9 -TEVBE 13- Böyle bir
kavimle savaş yapmaz mısınız ki,
yeminlerini
bozdular ve Peygamber'i çıkarmak istediler. O Peygamber ki, içlerinde
bulunduğu müddetçe "Sen onların içinde olduğun müddetçe Allah onlara
azab edici değildir." (Enfâl, 8/33) Allah onları azaba uğratmayacaktı,
yurtları selamet yurdu olacaktı. Lâkin onlar kendileri için ve bütün
âlemler için rahmet olan bir peygamberi bile aralarında tutmak
istemediler. Onu yerinden yurdundan etmek, kendi vatanlarını da dâr-ı
harp yapmaktan çekinmediler. Bunu önce Mekke'de istediler, hicret vaki
oldu. Bununla beraber işin peşini bırakmadılar, daha sonra Medine'den
de kovup çıkarmak istediler. (Enfâl Sûresi'nde 8/30. âyetin tefsirine
bkz.) Yahudilerle işbirliği ederek Ahzab olayını gerçekleştirdiler. Bir
de "ihrac"ın diğer bir mânâsıyla: Hudeybiye'den önce ve sonra Hz.
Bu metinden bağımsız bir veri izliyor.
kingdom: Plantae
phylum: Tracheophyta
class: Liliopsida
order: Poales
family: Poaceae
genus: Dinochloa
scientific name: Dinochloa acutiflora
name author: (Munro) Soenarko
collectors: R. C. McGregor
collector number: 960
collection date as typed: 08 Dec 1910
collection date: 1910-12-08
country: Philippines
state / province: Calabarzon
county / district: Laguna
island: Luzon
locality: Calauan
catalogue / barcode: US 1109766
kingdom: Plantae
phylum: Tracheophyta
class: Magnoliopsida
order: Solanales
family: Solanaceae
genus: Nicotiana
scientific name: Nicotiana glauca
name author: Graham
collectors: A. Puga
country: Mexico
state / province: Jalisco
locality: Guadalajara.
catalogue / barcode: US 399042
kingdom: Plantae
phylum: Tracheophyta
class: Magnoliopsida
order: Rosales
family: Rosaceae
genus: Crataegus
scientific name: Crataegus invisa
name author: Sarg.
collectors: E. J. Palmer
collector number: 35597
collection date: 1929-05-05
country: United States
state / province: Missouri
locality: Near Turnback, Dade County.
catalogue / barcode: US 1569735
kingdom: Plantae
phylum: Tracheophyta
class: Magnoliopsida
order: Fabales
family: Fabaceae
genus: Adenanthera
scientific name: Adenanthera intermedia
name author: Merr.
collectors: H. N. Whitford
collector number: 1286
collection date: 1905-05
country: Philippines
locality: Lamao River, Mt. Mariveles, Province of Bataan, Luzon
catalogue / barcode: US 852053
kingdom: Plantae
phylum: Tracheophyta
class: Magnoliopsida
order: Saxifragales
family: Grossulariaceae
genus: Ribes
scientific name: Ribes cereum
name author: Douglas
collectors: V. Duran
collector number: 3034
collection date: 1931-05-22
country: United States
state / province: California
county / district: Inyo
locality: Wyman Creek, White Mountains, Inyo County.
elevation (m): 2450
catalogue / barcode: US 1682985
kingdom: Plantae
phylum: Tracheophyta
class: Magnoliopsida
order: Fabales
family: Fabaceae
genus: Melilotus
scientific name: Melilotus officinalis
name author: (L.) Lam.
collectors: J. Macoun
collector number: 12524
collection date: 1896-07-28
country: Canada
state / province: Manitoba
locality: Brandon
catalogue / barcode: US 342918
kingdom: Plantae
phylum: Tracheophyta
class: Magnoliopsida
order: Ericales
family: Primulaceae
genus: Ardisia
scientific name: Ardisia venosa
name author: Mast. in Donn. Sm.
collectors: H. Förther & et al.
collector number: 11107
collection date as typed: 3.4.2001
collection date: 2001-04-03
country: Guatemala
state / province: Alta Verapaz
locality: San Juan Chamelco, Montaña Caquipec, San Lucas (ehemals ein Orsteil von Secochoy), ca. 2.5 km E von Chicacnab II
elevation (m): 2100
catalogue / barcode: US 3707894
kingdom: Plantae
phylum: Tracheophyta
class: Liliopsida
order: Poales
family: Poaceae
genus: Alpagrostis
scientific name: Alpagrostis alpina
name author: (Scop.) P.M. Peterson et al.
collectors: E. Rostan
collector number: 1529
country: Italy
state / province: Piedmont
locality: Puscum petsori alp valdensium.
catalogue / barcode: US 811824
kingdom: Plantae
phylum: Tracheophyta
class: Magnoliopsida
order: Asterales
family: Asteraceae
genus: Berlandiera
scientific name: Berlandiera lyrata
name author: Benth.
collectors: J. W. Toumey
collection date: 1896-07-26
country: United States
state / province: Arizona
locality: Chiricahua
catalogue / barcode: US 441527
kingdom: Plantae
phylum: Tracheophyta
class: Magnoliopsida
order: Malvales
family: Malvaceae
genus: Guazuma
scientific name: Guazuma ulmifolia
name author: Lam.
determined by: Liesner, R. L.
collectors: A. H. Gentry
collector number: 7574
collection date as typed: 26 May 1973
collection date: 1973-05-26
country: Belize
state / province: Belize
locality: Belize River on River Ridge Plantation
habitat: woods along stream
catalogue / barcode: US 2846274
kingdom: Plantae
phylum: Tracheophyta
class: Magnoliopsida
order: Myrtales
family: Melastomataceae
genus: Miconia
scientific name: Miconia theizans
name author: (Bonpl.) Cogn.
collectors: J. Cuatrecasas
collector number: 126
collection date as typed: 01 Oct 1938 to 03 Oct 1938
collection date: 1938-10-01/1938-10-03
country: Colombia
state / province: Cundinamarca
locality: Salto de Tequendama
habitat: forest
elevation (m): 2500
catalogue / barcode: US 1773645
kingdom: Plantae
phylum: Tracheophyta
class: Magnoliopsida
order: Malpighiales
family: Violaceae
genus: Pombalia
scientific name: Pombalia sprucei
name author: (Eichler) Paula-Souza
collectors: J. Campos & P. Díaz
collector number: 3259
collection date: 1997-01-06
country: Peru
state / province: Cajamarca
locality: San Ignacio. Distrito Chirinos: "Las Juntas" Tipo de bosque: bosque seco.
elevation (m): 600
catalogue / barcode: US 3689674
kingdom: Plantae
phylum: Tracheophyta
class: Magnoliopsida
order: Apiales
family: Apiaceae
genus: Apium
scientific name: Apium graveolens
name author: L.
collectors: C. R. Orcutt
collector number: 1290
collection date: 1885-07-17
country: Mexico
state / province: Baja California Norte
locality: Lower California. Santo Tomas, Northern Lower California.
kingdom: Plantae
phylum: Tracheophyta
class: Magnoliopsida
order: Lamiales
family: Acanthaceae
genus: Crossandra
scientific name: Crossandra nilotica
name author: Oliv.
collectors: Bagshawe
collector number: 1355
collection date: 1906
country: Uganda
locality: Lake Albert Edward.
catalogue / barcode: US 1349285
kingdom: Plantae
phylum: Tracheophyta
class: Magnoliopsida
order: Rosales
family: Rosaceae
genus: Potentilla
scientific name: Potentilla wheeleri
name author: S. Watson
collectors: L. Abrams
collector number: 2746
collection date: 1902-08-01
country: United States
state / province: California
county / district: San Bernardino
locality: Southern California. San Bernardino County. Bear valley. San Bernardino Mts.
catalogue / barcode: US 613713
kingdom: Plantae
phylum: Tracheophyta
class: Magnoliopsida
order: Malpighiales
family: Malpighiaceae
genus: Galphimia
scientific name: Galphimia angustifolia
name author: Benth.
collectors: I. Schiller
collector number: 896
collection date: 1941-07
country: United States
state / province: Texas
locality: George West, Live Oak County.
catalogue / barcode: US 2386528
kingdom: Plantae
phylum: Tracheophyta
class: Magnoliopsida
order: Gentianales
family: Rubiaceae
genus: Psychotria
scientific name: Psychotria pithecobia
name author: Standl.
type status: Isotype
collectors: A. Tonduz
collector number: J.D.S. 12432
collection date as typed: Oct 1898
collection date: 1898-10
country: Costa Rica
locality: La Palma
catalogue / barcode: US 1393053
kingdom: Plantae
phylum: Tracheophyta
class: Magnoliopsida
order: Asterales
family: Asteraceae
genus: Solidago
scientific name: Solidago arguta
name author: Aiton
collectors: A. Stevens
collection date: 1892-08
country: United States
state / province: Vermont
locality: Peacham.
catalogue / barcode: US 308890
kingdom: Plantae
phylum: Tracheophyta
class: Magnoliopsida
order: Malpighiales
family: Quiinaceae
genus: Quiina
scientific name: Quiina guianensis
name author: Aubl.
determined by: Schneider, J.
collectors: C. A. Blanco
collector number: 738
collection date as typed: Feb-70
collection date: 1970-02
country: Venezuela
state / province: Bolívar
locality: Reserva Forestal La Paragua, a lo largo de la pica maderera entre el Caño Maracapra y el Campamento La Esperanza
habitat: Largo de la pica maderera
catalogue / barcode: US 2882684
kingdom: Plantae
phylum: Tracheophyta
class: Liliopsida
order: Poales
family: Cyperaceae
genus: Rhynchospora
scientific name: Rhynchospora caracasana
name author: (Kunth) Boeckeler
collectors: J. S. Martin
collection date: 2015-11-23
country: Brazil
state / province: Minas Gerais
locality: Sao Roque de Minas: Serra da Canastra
Peygamberi bir huruc hareketine ve saldırganlığa zorladılar. Gerçi
bütün tahriklere rağmen bunu başaramadılar, fakat öyle olsun istediler.
Ve ilk önce onlar size başladılar. Size karşı savaş açan ilk önce
saldırıyı başlatan onlar oldular. Başlangıçta Resulullah onlara
"Kitab-ı Mübin" ile geldi, müjdeler getirdi ve uyarıda bulundu, öğütler
verdi ve birtakım gerçekleri hatırlattı. Belgelerle, kanıtlarla doğruyu
isbat etmeye çağırdı. Onlar bu konuda aciz kaldılar. Belge ve bürhanla
mücadele etmeyi bir yana bırakıp, kılıçlara sarıldılar. Hz. Peygamberimiz'i
ve ona inananları öldürmeye kalkıştılar. Bu suretle kendi vatanlarını
dâr-ı harb haline getirdiler, kendilerini de harbî durumuna düşürdüler.
Müslümanlarla aralarında harp halini ortaya çıkaran önce onlar oldular.
Bu bir mütareke (ateşkes) ahdi ile sonuçlanmadan önce Bedir'de savaşa
azmettiler: Kervan geçip gittikten sonra bile, "Muhammed'e ve
yanındakilere çatmadan ve Bedir'de zevk u sefa yapmadan geri dönmeyiz."
dediler. Orada mağlup oldular, fakat Bedir'den Hudeybiye'ye kadar
aralarında barış sağlanmadı ve hep savaş durumu sürüp gitti. Nihayet
Mescid-i Haram civarında, Hudeybiye'de arzularına göre, bir muâhede
meydana geldi. Bunu bozan ilk saldırı da yine onlardan geldi. Bunun
üzerine Mekke'nin fethi gerçekleşti. Kureyş müşriklerinin birçoğu
İslâm'a girdiler, girmeyenler de umumi aftan yararlandılar. Bu kere de
Huneyn Savaşı'na sebebiyet veren ilk saldırı da yine onlardan geldi.
Nihayet yine rahat durmadılar. Tebük Seferi'ni fırsat bilerek içerde ve
dışarda ihtilal teşebbüslerinde bulundular. Buna göre bu güne kadar
meydana gelen bütün saldırıların ilk başlatıcısı onlardır. Yemini
bozmak, Peygamberi çıkarma sevdası, sebepsiz yere saldırıya geçmek,
işte bu üç sebepten her biri başlı başına birer savaş sebebi olduğu
halde bunların hepsi kendilerinde birleşmiş bulunan bir kavme karşı siz
artık savaşmaz mısınız? Bunlardan korkuyor musunuz? Bunlara karşı da
savaşmıyacaksanız, bunun korkaklıktan başka ne sebebi olabilir? Eğer
öyleyse Allah korkmanıza daha layıktır. Çünkü Allah izin vermezse onlar
size ne zarar verebilir, ne de fayda sağlayabilir. Hiçbir şey
yapamazlar. Fakat Allah'ın ilan ettiği bu emirlerine muhalefet edip
onlarla savaşmayı terkettiğiniz takdirde başınıza gelecek ilâhî gazap
ve azaptan sizi ne onlar, ne de başkası kurtarabilir. Eğer siz müminler
iseniz bu böyledir. İman yalnızca Allah'dan korkmayı gerektirir. Yemine
inananların yeminsizlere karşı savaşmaları gerekir.